__Text under study__.
The series’ promoter Agrupacion Deportiva F4 Spain is chaired by Miguel Angel de Castro, boss of Euroformula and Spanish F4 team Drivex. He spoke to Formula Scout ahead of the series’ 2022 car reveal about how fortunes have been turned.

“We managed every single thing, the big thing is managed by, for the moment, four teams. I must not say it’s easy, but that’s why [grid sizes have increased],” he said.

The series is “investing step-by-step every year a bit more” on its online and television output, but its primary aim is to support more talents coming through domestic karting to make it into the series.

Since the change of promoter, the average grid size in Spanish F4 has grown by almost 10 cars and there’s eight different teams competing this year. There’s strong rumours that another will be on the way too. Incredibly the Spa season opener, which supported the World Endurance Championship, had a grid of 28 cars and all of them were points-scoring entries.

“Campos and Teo Martin joining us has been great news,” said de Tejada. “They are the two biggest single-seater teams in spain. Even more campos, with the presence in FIA Formula 3 and Formula 2. They have a great structure, and this has helped for sure [to attract drivers].

“Another thing is that the championship last season, we did a complete season with seven events [during the pandemic]. We finally managed to show a championship, although MP dominated, where the grid was really, really competitive. We had 13 drivers in one second, which was something new for us. So we had increased in competitiveness, these new teams come in, and the championship year-after-year it’s settled down in a better way, so I think it has been a combination of facts, not something in particular that increased the grid.”

How much of that can be put down to the change in promoter?

“It’s an important fact as well. Because what is true is that what I do now, my day-to-day work is to like fulfill team and drivers’ expectations. I work for them. They are not my customers [anymore], they are my bosses.

“I wouldn’t say it’s been a key fact [in boosting the grid]. Maybe it’s something that has supported the increase in size, but it’s not key. These kind of things, you get the approach, or the [results of] new ideas maybe like two to five years after. It’s not one year, and we started last season. So I think it has been more like the Spanish championship as a whole [has improved] rather than the change in promoter. Maybe it has helped, but not in a massive manner.”

__Data__.
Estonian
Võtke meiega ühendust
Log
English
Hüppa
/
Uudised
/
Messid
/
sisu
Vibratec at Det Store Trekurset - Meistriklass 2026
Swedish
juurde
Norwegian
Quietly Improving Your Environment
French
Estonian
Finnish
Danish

__Description of the task__. From the Spanish F4 text, reproduce the passage that begins at the words "How much of" and stops after "are my bosses.".

__Answer to the exercise__.
How much of that can be put down to the change in promoter?

“It’s an important fact as well. Because what is true is that what I do now, my day-to-day work is to like fulfill team and drivers’ expectations. I work for them. They are not my customers [anymore], they are my bosses.